L’œcuménisme du pape François: un élan intérieur

But central de la visite du pape François à Genève le 21 juin 2018, la visite au Conseil œcuménique des Eglises (COE). Ce voyage, à l’occasion des 70 ans du COE, révèle la fibre œcuménique du pape argentin. Ami de longue date d’un pasteur luthérien à Buenos Aires, il milite pour des relations proches avec les autres Eglises.

«L’œcuménisme se fait en marchant»: disait le pape, le 30 mai dernier, aux délégués du Patriarcat orthodoxe de Moscou. En marchant… Justement: sa visite au Conseil œcuménique des Eglises (COE), le 21 juin, est placée sous le slogan «Marcher, prier et travailler ensemble». Il s’agit bien d’un pèlerinage œcuménique qu’accomplit le Saint-Père à Genève.

Cheminer avec les autres Eglises chrétiennes a été un leitmotiv dès le début de son pontificat. Le 20 mars 2013, le 265e successeur de l’apôtre Pierre déclare, à l’adresse des Eglises: «Je désire vous assurer, suivant en cela mes prédécesseurs, de la volonté ferme de poursuivre le chemin du dialogue œcuménique».

«Que s’accomplisse le grand mystère de cette unité»

Ses prédécesseurs? Jean XXIII, l’homme de Vatican II, Paul VI, qui leva les anathèmes contre l’Eglise orthodoxe, Jean Paul II et l’encyclique Qu’ils soient un (1995) et Benoît XVI. Ils ont ouvert la voie: François l’approfondit.
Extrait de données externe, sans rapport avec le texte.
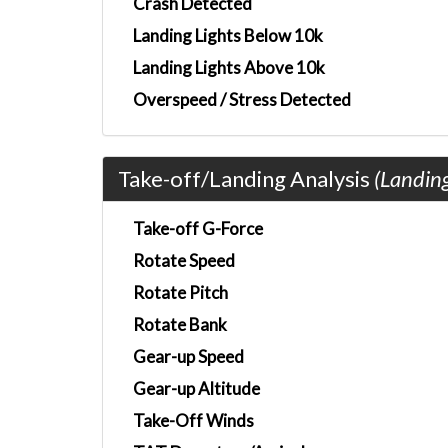
Crash Detected
Landing Lights Below 10k
Landing Lights Above 10k
Overspeed / Stress Detected
Take-off/Landing Analysis
(Landin
Take-off G-Force
Rotate Speed
Rotate Pitch
Rotate Bank
Gear-up Speed
Gear-up Altitude
Take-Off Winds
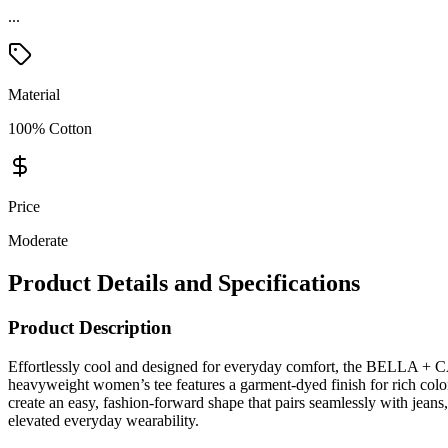
...
Material
100% Cotton
Price
Moderate
Product Details and Specifications
Product Description
Effortlessly cool and designed for everyday comfort, the BELLA + C
heavyweight women’s tee features a garment-dyed finish for rich color 
create an easy, fashion-forward shape that pairs seamlessly with jeans,
elevated everyday wearability.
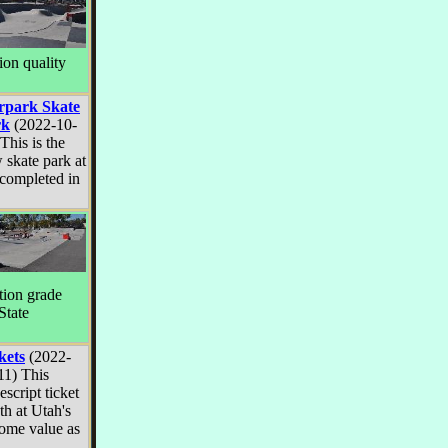
ion quality
rpark Skate
rk
(2022-10-
This is the
 skate park at
 completed in
tion grade
State
kets
(2022-
11) This
escript ticket
th at Utah's
some value as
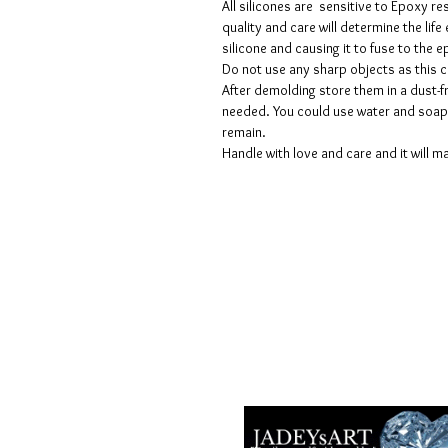
All silicones are sensitive to Epoxy re
quality and care will determine the lif
silicone and causing it to fuse to the
Do not use any sharp objects as this 
After demolding store them in a dust-fr
needed. You could use water and soap 
remain.
Handle with love and care and it will ma
Voorwaarden
Privacy beleid
Disclaimers
Retour- en restitutiebeleid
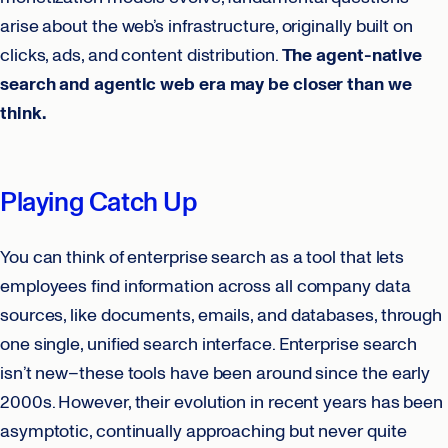
arise about the web’s infrastructure, originally built on
clicks, ads, and content distribution.
The agent-native
search and agentic web era may be closer than we
think.
Playing Catch Up
You can think of enterprise search as a tool that lets
employees find information across all company data
sources, like documents, emails, and databases, through
one single, unified search interface. Enterprise search
isn’t new–these tools have been around since the early
2000s. However, their evolution in recent years has been
asymptotic, continually approaching but never quite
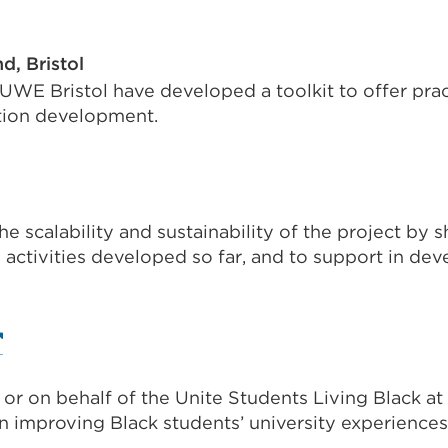
a
al
new
d, Bristol
tab
 UWE Bristol have developed a toolkit to offer prac
s
or
tion development.
window)
nal
he scalability and sustainability of the project by 
ns
activities developed so far, and to support in deve
w)
xternal
nk
 or on behalf of the Unite Students Living Black at
Opens
n improving Black students’ university experiences
ow)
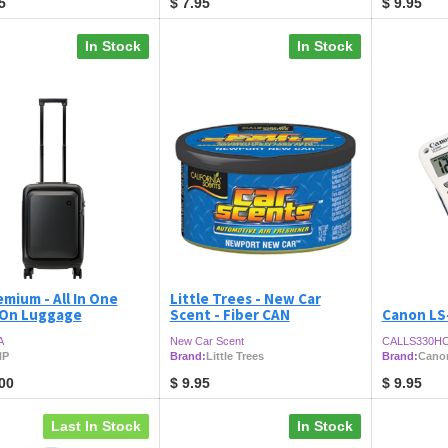
5
$
7.95
$
9.95
In Stock
In Stock
mium - All In One
Little Trees - New Car
 On Luggage
Scent - Fiber CAN
Canon LS
A
New Car Scent
CALLS330H
HP
Brand:
Little Trees
Brand:
Cano
00
$
9.95
$
9.95
Last In Stock
In Stock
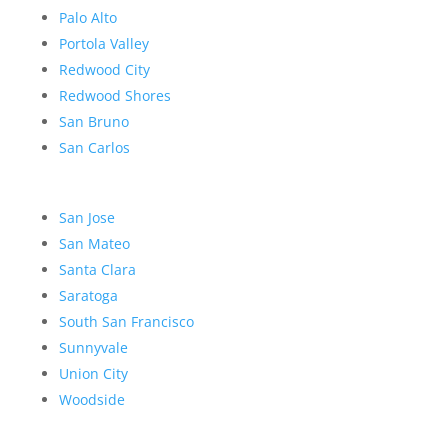
Palo Alto
Portola Valley
Redwood City
Redwood Shores
San Bruno
San Carlos
San Jose
San Mateo
Santa Clara
Saratoga
South San Francisco
Sunnyvale
Union City
Woodside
Son credo, qu’il emprunte à Jean XXIII: «Que s’accomplisse le grand mystère de cette unité que Jésus-Christ a demandée à son Père dans une ardente prière».

Le dilemme face aux orthodoxes

«Qu’ils soient un afin que le monde croie»: le leitmotiv de l’unité, réaffirmé au concile Vatican II, est, pour François, le «meilleur service à la cause de l’unité des chrétiens, un service d’espérance pour le monde encore marqué par des divisions et des rivalités», disait-il le 20 mars 2013. En lien avec le Conseil pontifical pour la promotion de l’Unité des chrétiens, mené par le cardinal suisse Kurt Koch, il multiplie les gestes de réconciliation depuis cinq ans.

Et le panorama se fait large, ouvert à toutes les confessions chrétiennes. Il va voir les dirigeants des autres Eglises, ou les accueille au Vatican.

A l’égard des orthodoxes, un pontife romain est pris entre le patriarcat œcuménique de Constantinople, dirigé par Bartholomée Ier, qui détient la primauté d’honneur dans l’orthodoxie, et l’Eglise orthodoxe russe, numériquement la plus importante, sous la houlette du patriarche Cyrill.

Déjà huit rencontres avec Bartholomée

Entre Rome et Constantinople, les contacts sont fréquents, depuis la rencontre historique entre Paul VI et le patriarche Athénagoras en 1964 à Jérusalem. Chaque année, lors de la fête des apôtres Pierre et Paul, le 29 juin, une délégation de Constantinople se rend à Rome. Politesse rendue lors de la fête de saint André, le 30 novembre de chaque année, à Istanbul (Constantinople). Cette tradition s’est poursuivie avec François.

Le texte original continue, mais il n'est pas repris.